::: Records supplied :::
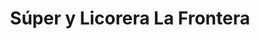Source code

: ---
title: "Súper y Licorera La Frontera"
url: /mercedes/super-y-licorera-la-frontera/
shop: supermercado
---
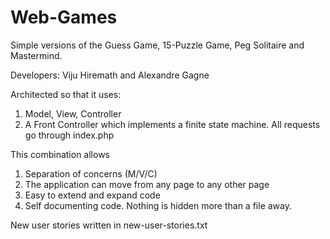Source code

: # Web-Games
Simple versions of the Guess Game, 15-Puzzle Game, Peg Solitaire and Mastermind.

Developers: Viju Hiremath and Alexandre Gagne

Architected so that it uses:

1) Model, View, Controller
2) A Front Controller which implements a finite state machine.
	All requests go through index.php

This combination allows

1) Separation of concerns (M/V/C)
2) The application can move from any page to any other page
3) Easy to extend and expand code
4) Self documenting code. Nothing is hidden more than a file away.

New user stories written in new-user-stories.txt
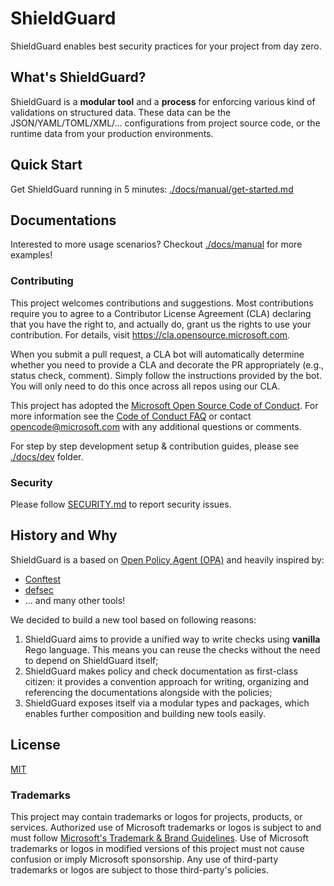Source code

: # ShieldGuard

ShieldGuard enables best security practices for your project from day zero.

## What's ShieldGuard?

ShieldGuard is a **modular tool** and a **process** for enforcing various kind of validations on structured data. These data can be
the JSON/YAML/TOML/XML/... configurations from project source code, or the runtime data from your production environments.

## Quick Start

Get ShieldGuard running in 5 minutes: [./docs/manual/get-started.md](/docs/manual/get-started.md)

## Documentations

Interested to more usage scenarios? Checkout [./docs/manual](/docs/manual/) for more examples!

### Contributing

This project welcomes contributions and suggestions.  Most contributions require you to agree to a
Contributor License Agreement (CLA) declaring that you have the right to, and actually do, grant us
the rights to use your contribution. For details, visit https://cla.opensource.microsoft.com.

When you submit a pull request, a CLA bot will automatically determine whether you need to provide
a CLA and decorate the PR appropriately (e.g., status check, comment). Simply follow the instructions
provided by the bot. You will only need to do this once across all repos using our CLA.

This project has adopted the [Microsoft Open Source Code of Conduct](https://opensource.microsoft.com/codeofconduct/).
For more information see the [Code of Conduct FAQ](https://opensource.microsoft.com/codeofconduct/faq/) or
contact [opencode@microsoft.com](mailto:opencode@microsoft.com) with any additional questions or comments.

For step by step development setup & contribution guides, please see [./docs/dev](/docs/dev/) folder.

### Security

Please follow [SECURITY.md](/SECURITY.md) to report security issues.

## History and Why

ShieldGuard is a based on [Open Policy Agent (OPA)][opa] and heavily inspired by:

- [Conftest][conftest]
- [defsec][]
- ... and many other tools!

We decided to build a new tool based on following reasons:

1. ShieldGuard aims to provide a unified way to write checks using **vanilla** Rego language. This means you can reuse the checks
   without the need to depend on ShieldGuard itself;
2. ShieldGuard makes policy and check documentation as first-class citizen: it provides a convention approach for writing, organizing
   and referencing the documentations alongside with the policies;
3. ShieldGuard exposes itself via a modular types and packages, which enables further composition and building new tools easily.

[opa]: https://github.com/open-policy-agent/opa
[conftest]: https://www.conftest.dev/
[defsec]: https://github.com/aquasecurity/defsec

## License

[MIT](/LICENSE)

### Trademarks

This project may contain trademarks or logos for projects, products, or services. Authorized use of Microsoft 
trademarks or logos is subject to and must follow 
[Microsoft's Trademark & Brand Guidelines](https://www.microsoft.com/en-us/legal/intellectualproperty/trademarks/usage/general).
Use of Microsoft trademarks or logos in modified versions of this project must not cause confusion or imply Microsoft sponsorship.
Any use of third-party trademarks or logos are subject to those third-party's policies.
:::
*Instruction*: For each entry, repeat its text exactly and leave out any picture it holds.

*Exercise answer*:
Source code

: ---
title: "Súper y Licorera La Frontera"
url: /mercedes/super-y-licorera-la-frontera/
shop: supermercado
---
Source code

: # Web-Games
Simple versions of the Guess Game, 15-Puzzle Game, Peg Solitaire and Mastermind.

Developers: Viju Hiremath and Alexandre Gagne

Architected so that it uses:

1) Model, View, Controller
2) A Front Controller which implements a finite state machine.
	All requests go through index.php

This combination allows

1) Separation of concerns (M/V/C)
2) The application can move from any page to any other page
3) Easy to extend and expand code
4) Self documenting code. Nothing is hidden more than a file away.

New user stories written in new-user-stories.txt
Source code

: # ShieldGuard

ShieldGuard enables best security practices for your project from day zero.

## What's ShieldGuard?

ShieldGuard is a **modular tool** and a **process** for enforcing various kind of validations on structured data. These data can be
the JSON/YAML/TOML/XML/... configurations from project source code, or the runtime data from your production environments.

## Quick Start

Get ShieldGuard running in 5 minutes: [./docs/manual/get-started.md](/docs/manual/get-started.md)

## Documentations

Interested to more usage scenarios? Checkout [./docs/manual](/docs/manual/) for more examples!

### Contributing

This project welcomes contributions and suggestions.  Most contributions require you to agree to a
Contributor License Agreement (CLA) declaring that you have the right to, and actually do, grant us
the rights to use your contribution. For details, visit https://cla.opensource.microsoft.com.

When you submit a pull request, a CLA bot will automatically determine whether you need to provide
a CLA and decorate the PR appropriately (e.g., status check, comment). Simply follow the instructions
provided by the bot. You will only need to do this once across all repos using our CLA.

This project has adopted the [Microsoft Open Source Code of Conduct](https://opensource.microsoft.com/codeofconduct/).
For more information see the [Code of Conduct FAQ](https://opensource.microsoft.com/codeofconduct/faq/) or
contact [opencode@microsoft.com](mailto:opencode@microsoft.com) with any additional questions or comments.

For step by step development setup & contribution guides, please see [./docs/dev](/docs/dev/) folder.

### Security

Please follow [SECURITY.md](/SECURITY.md) to report security issues.

## History and Why

ShieldGuard is a based on [Open Policy Agent (OPA)][opa] and heavily inspired by:

- [Conftest][conftest]
- [defsec][]
- ... and many other tools!

We decided to build a new tool based on following reasons:

1. ShieldGuard aims to provide a unified way to write checks using **vanilla** Rego language. This means you can reuse the checks
   without the need to depend on ShieldGuard itself;
2. ShieldGuard makes policy and check documentation as first-class citizen: it provides a convention approach for writing, organizing
   and referencing the documentations alongside with the policies;
3. ShieldGuard exposes itself via a modular types and packages, which enables further composition and building new tools easily.

[opa]: https://github.com/open-policy-agent/opa
[conftest]: https://www.conftest.dev/
[defsec]: https://github.com/aquasecurity/defsec

## License

[MIT](/LICENSE)

### Trademarks

This project may contain trademarks or logos for projects, products, or services. Authorized use of Microsoft 
trademarks or logos is subject to and must follow 
[Microsoft's Trademark & Brand Guidelines](https://www.microsoft.com/en-us/legal/intellectualproperty/trademarks/usage/general).
Use of Microsoft trademarks or logos in modified versions of this project must not cause confusion or imply Microsoft sponsorship.
Any use of third-party trademarks or logos are subject to those third-party's policies.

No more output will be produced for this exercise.